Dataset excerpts
+-------+

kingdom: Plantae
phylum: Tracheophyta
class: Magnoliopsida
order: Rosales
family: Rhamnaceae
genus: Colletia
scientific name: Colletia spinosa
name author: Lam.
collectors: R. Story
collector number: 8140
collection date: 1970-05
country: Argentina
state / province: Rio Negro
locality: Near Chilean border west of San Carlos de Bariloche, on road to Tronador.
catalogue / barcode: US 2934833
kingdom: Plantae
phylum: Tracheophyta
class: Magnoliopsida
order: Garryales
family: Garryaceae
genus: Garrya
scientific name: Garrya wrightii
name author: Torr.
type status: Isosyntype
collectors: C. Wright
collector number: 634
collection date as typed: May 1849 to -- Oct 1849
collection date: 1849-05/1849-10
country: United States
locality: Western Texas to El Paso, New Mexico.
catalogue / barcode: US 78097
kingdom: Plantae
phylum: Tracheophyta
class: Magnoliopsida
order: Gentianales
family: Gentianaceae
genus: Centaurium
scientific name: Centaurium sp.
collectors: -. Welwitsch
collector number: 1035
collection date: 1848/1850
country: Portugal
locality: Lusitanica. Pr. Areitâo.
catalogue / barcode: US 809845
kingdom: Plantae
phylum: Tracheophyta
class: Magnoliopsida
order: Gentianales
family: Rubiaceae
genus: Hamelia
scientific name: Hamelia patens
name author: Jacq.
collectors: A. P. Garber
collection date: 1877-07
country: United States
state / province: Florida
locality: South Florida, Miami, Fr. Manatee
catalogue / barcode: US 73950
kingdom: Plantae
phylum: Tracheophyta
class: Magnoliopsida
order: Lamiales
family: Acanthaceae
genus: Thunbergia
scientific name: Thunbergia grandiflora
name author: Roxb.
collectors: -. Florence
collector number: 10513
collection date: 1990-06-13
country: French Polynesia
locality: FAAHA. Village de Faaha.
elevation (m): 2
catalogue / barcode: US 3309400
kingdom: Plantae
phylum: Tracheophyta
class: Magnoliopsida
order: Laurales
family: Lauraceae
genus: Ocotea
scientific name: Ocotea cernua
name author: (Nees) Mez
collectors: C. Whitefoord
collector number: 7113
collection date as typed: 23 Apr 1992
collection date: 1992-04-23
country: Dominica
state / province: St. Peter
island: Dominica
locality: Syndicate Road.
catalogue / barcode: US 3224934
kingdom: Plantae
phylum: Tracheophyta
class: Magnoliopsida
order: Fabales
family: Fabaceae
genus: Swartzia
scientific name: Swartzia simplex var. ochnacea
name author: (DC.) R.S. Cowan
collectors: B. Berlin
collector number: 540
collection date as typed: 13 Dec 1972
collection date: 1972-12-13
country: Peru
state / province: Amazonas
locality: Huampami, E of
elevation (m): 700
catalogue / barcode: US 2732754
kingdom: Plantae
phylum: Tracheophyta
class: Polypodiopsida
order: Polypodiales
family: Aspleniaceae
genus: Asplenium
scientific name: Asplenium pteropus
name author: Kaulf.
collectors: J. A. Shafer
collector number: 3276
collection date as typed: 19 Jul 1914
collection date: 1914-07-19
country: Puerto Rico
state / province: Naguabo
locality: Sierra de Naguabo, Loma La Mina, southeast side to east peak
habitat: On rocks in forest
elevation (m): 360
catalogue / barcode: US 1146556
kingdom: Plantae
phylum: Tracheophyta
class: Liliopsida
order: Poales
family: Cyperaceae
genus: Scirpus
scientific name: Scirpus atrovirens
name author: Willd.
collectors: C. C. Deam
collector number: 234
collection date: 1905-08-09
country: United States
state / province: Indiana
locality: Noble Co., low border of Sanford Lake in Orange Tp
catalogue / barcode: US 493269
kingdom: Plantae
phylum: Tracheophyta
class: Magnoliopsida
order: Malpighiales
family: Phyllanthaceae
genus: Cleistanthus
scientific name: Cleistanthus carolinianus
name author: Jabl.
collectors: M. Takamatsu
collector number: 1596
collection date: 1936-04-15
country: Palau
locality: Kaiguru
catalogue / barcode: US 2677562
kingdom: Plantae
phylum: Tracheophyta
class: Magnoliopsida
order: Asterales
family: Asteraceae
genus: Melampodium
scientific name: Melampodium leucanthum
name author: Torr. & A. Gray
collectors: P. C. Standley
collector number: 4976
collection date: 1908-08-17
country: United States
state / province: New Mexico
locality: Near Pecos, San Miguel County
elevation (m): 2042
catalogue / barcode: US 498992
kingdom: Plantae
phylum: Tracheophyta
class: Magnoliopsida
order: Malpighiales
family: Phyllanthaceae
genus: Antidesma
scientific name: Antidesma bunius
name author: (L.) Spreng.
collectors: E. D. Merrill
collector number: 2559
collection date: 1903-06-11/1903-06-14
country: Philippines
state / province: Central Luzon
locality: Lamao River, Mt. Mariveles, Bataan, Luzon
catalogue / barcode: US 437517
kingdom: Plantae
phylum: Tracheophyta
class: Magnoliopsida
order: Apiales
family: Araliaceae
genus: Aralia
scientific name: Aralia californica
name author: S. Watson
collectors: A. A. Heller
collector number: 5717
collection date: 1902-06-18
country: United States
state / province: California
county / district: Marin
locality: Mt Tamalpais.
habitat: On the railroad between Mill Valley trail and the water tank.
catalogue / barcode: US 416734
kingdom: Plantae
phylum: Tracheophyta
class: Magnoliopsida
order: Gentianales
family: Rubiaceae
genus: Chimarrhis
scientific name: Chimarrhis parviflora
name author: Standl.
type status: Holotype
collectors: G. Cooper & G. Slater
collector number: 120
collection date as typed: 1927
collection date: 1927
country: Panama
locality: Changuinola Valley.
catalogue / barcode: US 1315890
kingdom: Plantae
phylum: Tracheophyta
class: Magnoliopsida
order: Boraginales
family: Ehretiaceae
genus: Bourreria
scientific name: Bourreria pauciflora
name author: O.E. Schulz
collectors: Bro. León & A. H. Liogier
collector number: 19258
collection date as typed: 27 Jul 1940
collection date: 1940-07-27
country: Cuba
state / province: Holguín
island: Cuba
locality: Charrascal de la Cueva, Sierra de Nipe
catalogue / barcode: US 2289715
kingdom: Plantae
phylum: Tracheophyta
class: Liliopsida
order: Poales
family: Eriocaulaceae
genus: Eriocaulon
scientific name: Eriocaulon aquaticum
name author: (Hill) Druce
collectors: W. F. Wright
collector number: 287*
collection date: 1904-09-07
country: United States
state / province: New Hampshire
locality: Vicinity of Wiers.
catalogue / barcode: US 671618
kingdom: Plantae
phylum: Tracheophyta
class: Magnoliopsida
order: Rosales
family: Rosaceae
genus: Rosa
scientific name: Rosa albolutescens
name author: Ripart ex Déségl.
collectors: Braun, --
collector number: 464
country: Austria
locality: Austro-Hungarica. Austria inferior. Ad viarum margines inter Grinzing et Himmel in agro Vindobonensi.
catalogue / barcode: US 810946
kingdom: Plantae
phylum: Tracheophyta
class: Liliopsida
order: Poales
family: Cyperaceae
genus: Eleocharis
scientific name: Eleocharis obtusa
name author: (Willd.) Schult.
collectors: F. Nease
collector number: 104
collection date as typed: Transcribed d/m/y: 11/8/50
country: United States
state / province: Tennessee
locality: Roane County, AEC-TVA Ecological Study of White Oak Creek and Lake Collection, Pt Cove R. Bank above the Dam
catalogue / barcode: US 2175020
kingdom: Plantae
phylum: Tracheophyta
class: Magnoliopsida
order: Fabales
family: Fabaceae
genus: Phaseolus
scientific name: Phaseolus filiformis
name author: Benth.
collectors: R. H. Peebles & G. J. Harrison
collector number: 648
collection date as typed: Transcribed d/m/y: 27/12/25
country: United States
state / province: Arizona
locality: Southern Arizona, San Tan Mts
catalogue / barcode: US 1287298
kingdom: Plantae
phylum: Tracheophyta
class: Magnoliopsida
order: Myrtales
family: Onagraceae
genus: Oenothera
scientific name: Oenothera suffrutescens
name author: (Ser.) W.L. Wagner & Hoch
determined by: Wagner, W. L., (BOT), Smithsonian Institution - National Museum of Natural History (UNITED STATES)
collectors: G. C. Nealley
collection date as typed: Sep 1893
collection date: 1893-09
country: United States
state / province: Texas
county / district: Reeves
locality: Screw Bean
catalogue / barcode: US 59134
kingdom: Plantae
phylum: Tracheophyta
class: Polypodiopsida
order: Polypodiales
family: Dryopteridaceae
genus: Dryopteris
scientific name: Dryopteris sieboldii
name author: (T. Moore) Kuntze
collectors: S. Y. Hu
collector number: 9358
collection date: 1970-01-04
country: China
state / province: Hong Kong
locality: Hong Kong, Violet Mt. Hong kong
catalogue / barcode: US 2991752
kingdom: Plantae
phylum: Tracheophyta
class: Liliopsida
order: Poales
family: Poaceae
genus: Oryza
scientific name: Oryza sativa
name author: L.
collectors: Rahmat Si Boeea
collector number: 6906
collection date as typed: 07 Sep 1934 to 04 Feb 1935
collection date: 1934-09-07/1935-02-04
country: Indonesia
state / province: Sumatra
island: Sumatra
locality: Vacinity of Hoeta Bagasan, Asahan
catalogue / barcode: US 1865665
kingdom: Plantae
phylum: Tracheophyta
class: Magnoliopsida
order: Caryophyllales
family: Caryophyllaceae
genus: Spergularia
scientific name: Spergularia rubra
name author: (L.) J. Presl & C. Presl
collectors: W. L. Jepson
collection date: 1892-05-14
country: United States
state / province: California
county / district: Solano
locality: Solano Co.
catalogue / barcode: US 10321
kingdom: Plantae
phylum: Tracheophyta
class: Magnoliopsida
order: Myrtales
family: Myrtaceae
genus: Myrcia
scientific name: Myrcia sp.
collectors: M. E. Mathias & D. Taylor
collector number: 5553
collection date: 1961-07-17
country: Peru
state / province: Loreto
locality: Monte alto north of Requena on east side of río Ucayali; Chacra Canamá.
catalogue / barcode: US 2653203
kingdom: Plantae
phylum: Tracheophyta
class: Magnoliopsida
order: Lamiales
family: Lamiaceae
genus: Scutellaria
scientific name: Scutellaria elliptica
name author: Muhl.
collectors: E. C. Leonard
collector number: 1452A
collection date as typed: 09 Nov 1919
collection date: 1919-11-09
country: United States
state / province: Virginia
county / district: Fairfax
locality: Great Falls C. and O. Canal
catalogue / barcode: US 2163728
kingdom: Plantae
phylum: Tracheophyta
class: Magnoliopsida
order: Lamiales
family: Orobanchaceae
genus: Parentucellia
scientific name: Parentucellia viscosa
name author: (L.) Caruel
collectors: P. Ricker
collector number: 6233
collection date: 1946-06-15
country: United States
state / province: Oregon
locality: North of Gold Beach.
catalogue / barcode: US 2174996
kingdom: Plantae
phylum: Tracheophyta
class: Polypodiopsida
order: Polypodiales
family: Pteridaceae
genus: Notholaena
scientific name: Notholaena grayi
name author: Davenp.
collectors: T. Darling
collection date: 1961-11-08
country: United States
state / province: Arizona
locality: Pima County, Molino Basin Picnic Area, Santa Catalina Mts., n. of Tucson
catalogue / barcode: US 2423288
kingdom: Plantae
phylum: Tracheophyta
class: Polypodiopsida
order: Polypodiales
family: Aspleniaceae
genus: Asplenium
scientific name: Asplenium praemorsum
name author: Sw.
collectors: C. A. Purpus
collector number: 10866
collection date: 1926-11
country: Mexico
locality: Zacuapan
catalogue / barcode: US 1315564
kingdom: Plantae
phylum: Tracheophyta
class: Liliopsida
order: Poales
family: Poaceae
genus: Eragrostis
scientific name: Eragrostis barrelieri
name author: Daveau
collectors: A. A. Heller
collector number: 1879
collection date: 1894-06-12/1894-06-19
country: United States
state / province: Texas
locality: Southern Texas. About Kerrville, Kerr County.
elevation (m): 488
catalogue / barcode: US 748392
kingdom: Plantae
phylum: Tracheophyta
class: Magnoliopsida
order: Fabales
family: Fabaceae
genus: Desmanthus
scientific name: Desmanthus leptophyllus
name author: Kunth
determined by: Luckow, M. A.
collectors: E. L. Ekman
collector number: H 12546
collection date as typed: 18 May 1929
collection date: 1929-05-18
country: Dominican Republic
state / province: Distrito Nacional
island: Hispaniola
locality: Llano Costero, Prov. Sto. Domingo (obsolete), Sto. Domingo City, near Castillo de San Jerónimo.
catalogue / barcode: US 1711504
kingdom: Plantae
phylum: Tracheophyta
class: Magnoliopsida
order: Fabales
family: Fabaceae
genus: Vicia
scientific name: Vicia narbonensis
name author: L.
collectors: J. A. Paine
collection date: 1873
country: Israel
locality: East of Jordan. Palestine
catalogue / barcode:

+-------+

### BRIEF
Reproduce, word for word, the stretch of the material from the line containing "collection date: 1972-12-13" through the line containing "locality: Sierra de", including both of those lines.

### FINAL RESULT
collection date: 1972-12-13
country: Peru
state / province: Amazonas
locality: Huampami, E of
elevation (m): 700
catalogue / barcode: US 2732754
kingdom: Plantae
phylum: Tracheophyta
class: Polypodiopsida
order: Polypodiales
family: Aspleniaceae
genus: Asplenium
scientific name: Asplenium pteropus
name author: Kaulf.
collectors: J. A. Shafer
collector number: 3276
collection date as typed: 19 Jul 1914
collection date: 1914-07-19
country: Puerto Rico
state / province: Naguabo
locality: Sierra de Naguabo, Loma La Mina, southeast side to east peak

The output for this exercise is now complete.